Damage to credit score
Lenders prefer those who have a credit history (read: http://bit.ly/2bKRBQA). Not paying your dues on time also impacts your credit score negatively. A credit information report (CIR) contains details of your payments history about loans and credit cards, collated by a credit information company. A person with credit scores of above 750 out of 900 is considered ‘prime’ to offer a loan to.
“There is an increasing reliance by lenders on credit rating scores. Every delay and default is recorded and it impacts your score. Banks use this score to decide whether to lend or not, and if any concessional rate of interest applies to you, or a premium is to be charged,” said Lovaii Navlakhi, a Bangalore-based certified financial planner.
Once the score is negatively affected, it takes 9-12 months of good credit record to build it up again.
“There are instances where banks have rejected loan application where the credit score was below 600 (out of 900)... In the emerging global scenario, banks are quoting interest rates based on the credit score, i.e, higher the score, lower the rate and vice versa,” said Praharaj.
Heirs may inherit debts
If you don’t settle your loans and liabilities, your heirs may have to bear the burden of repaying them. Therefore, when you are preparing a succession plan for bequeathing your moveable and immoveable assets, it’s important to clearly indicate your outstanding liabilities, i.e., your loans and other liabilities and who would be responsible to pay then off in case of your death. Usually, the primary responsibility of the unpaid loan lies on the guarantor or the co-borrower of the asset that is pledged.
In absence of either of them, “the general rule is that the legal heirs can be held liable for the debt of the deceased, to the extent of their share in the inheritance, if not settled by the estate. However, the liability of legal heirs is typically restricted to the value of the assets in the estate. So, a legal heir may not be legally obliged to repay all such debts,” said Prateek Pant, co-founder and head of products and solutions, Sanctum Wealth Management Pvt. Ltd.

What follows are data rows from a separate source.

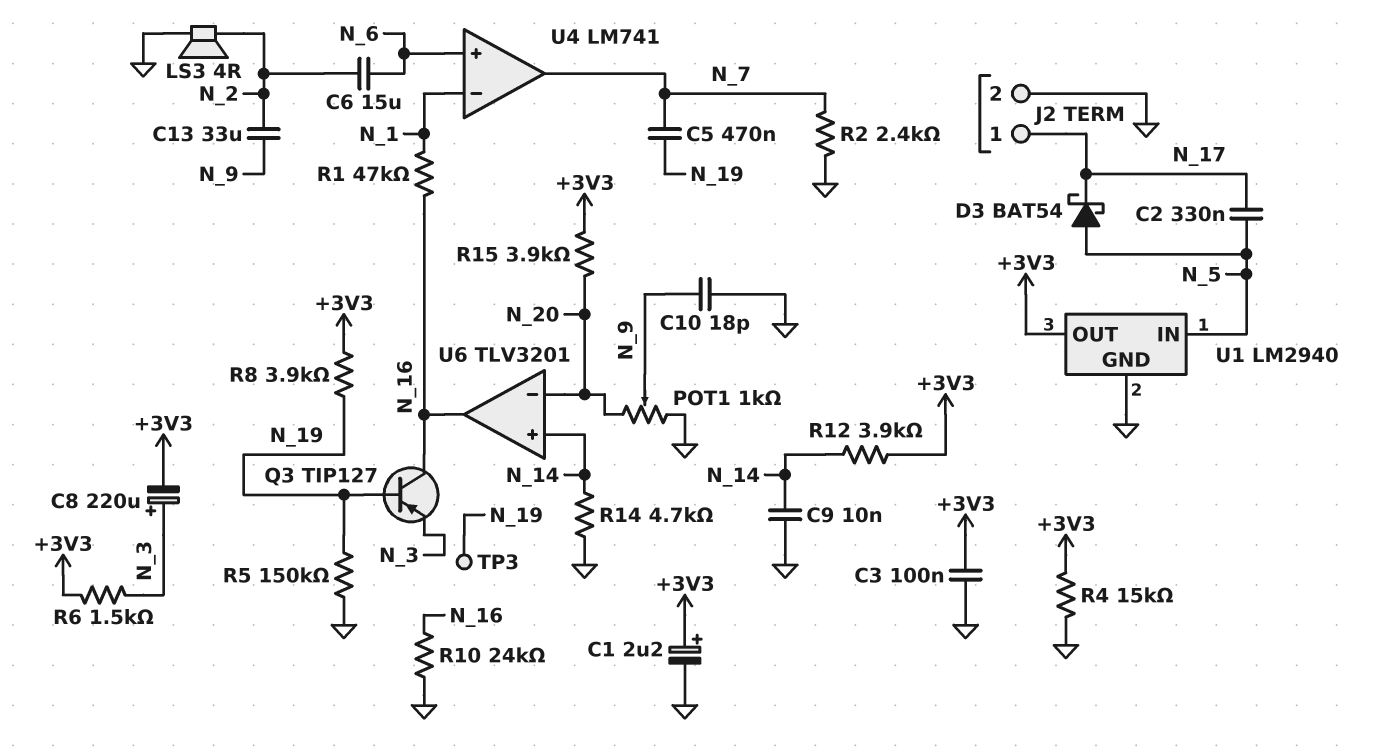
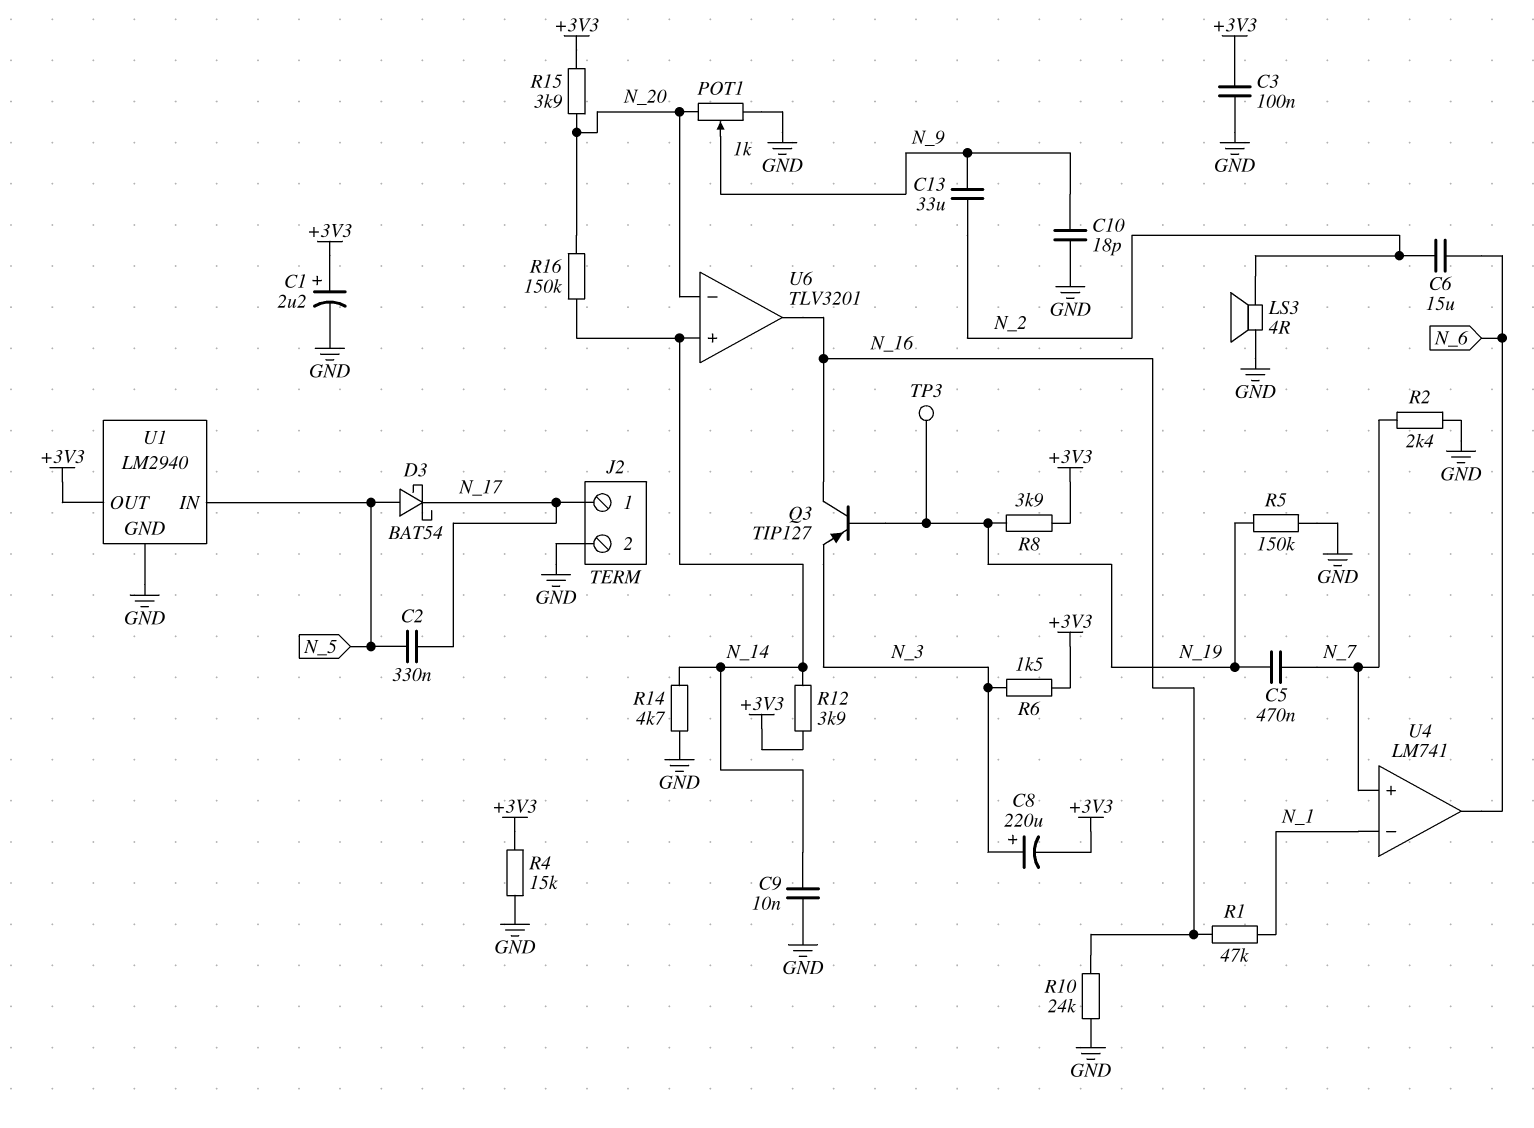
R16: none -> 150k (N_14, N_20)
U4 pin in+: N_6 -> N_7
U4 pin out: N_7 -> N_6

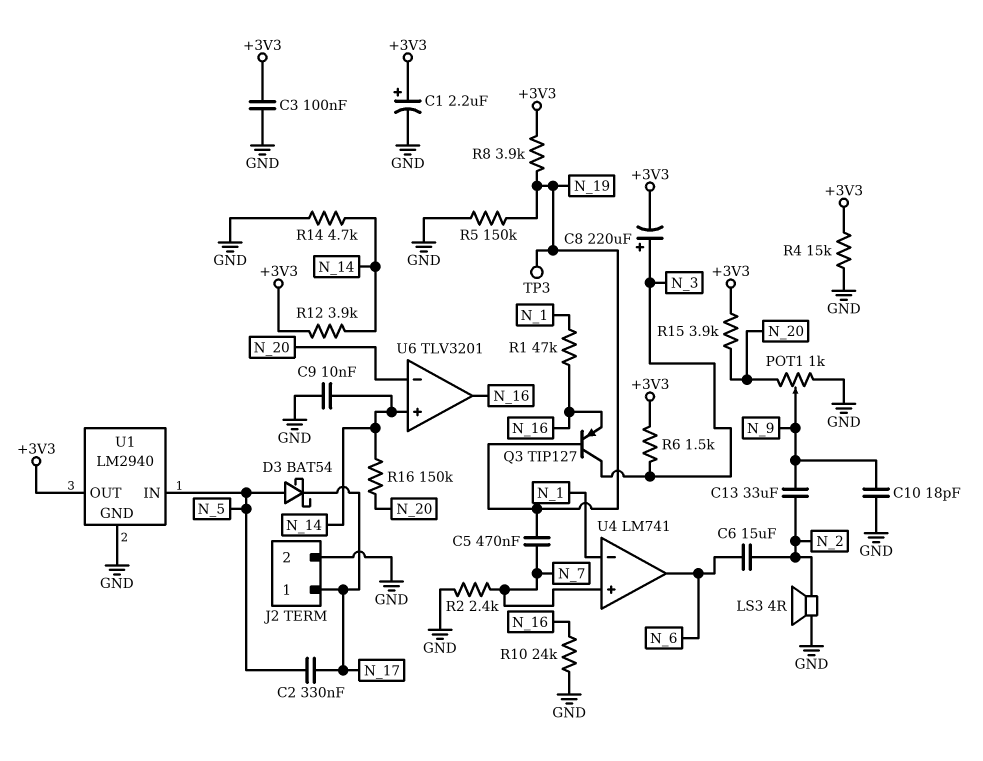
Q3: PNP TIP127 (B N_19, C N_16, E N_3) -> PNP TIP127 (B N_19, C N_3, E N_16)

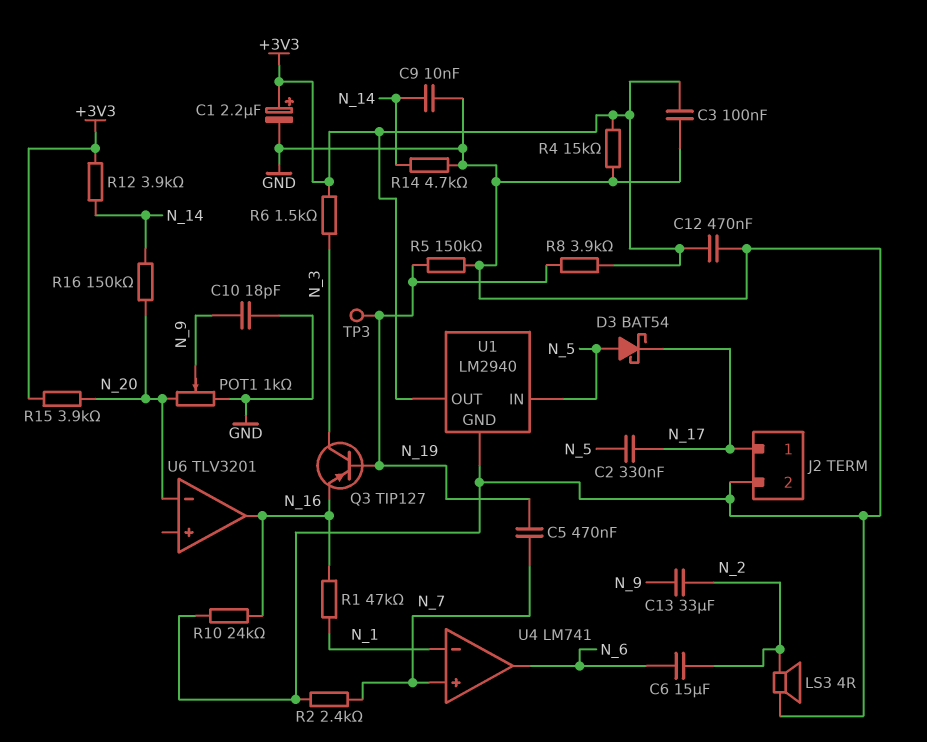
C8: 220uF (plus N_3, minus +3V3) -> none
C12: none -> 470nF (+3V3, GND)
U6 pin in+: N_14 -> none

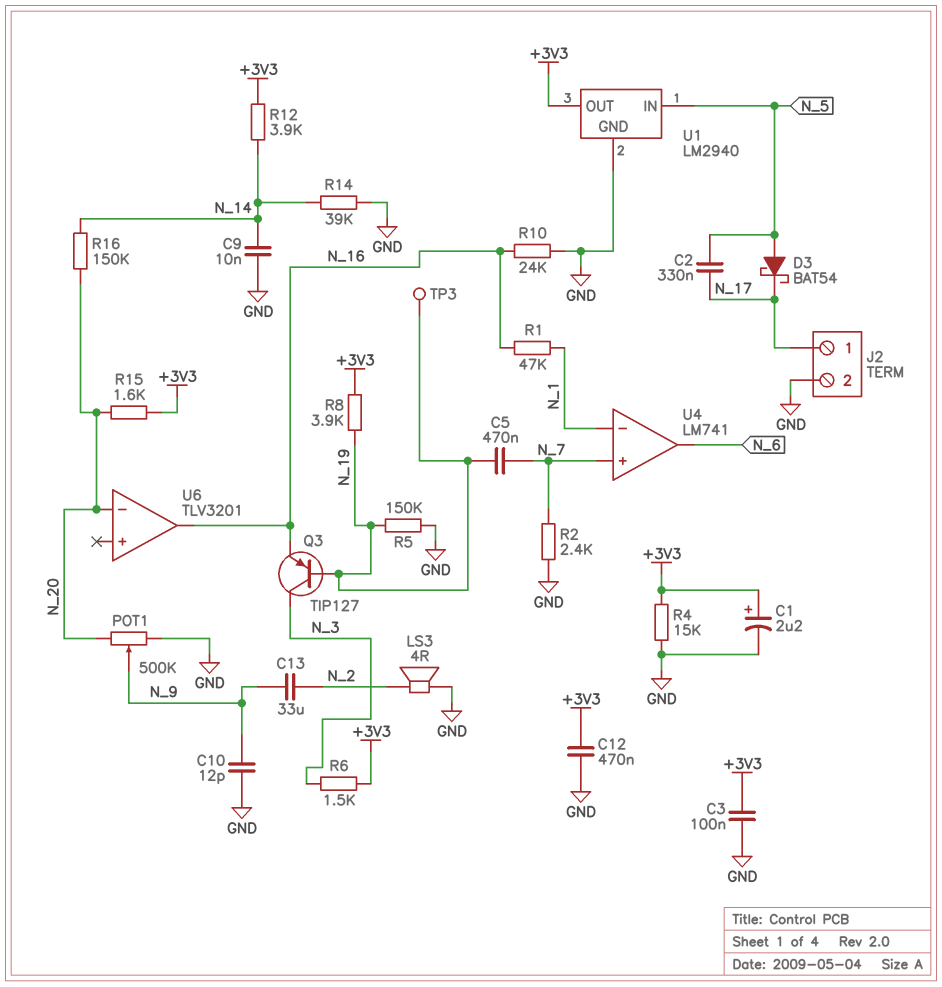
C6: 15uF (N_2, N_6) -> none
C10: 18pF (GND, N_9) -> 12pF (GND, N_9)
POT1: 1k (GND, N_20, wiper N_9) -> 500k (GND, N_20, wiper N_9)
R14: 4.7k (GND, N_14) -> 39k (GND, N_14)
R15: 3.9k (+3V3, N_20) -> 1.6k (+3V3, N_20)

In case of secured loans, the banks or lenders engage with the legal heir to transfer the loan to her, so that they she is responsible for it. If the deceased has a Will and the beneficiary is someone other than the legal heir, then the lender has to engage with that beneficiary. In case there is a co-borrower, the responsibility of repayment, including equated monthly instalments (EMIs), lies with the co-borrower, said Pant.
“Credit card outstanding and personal loans are unsecured loans and their recovery depends on each bank’s terms and conditions. But in most cases, banks have the right to claim from legal heirs or successors...,” said Pant.
Things to remember
Take a loan only if you can repay. And when you do take a loan, inculcate the discipline of paying on time.
“Ensure adequate funds in your account a few days before the due date,” said Navlakhi.
“Do not miss more than three home loan EMIs in a row. This will have a long-term impact on your credit score,” said Punja.
Take adequate measures to ensure that your heir(s) don’t inherit your liabilities.
Loans are useful and can help us tide through tough times or fulfil our requirements. But used unwisely, they can also bring on untold misery.